Most of us don't think so. American Jews tend to think our best protection as a minority lies in demanding we be treated the same as everyone else, not differently. Unless there's a legal attack on Judaism -- denying inmates kosher food, for example -- Jews who fall afoul of the law are on their own.
In recent years, however, a bold few have come forward to advocate just that: defending Jews hurt by the judicial system. Their rallying cry is freedom for Jonathan Pollard, an American Jew arrested in 1986 on charges of spying for Israel.
Pollard, a former U.S. Navy intelligence analyst, was sentenced in 1987 to life in prison -- despite having spied for an ally, and despite a plea bargain promising a lesser sentence. His advocates argue that the organized Jewish community has an obligation to demand his freedom.
The claim is not that Jews should be allowed to spy for Israel. No, advocates say that Pollard's sentence was excessive, and that the community should protest because it was Israel he spied for.
Not that he's innocent, but that his crime has a different meaning to Jews.
Pollard's advocates, then, should be the first to spring to Amy Grossberg's defense. Curiously, the suggestion invariably prompts horrified protests: "The cases have nothing to do with each other." "Judaism doesn't support killing babies."
Well, does Judaism support spying for foreign countries? Here's where it gets messy. Pollardistas insist that they don't mean that. But it's not clear they're being frank.
The most vocal advocates tend to speak heatedly about Pollard's violated plea bargain, in which he expressed remorse and was promised leniency. In the same breath, they often note the importance of the information he supplied to Israel. Unfortunately, one claim undercuts the other. If he stands by the information he passed on, how remorseful is he?
The discrepancy hasn't gone unnoticed at the Pentagon.
High-ranking sources say that it was the Joint Chiefs of Staff who urged the judge, through then-Defense Secretary Caspar Weinberger, to ignore the plea agreement and throw the book at Pollard. The reason was their fear of thousands more Pollards inside the defense establishment. They wanted to send a message: This isn't acceptable.

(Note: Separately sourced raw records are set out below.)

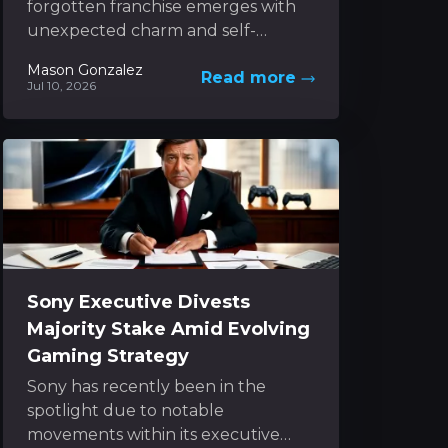
forgotten franchise emerges with
unexpected charm and self-
awareness. It captures the nostalgic
Mason Gonzalez
Read more
spirit of classic 3D platformers while
Jul 10, 2026
boldly experimenting...
Sony Executive Divests
Majority Stake Amid Evolving
Gaming Strategy
Sony has recently been in the
spotlight due to notable
movements within its executive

Pollard is still in jail, these sources say, not because his crime merits his lengthy sentence -- it doesn't -- but because too many American Jews still haven't gotten the message. If Pollard is a hero, if spying for Israel is defensible, then all those decades of Jews protesting their loyalty to America must be a joke. That can't be.
Thus, these sources say, every time Jews rally again to call Pollard a hero, every time another Israeli leader treks to North Carolina to greet this loyal soldier of Israel, it adds a month to his sentence.
Let's be clear: Pollard should not be in jail anymore. He's arguably done more time already than spies whose crimes were greater. And there's a strong case to be made that American Jewry should demand his release.
But not because he was working for our team. He was not. If the Jewish community should speak up for Pollard, it's for the same reason the community should speak up for Amy Grossberg: because the punishment is supposed to fit the crime.
J.J. Goldberg is the author of "Jewish Power: Inside the Amercan Jewish Establishment." He writes from regularly for The Jewish Journal.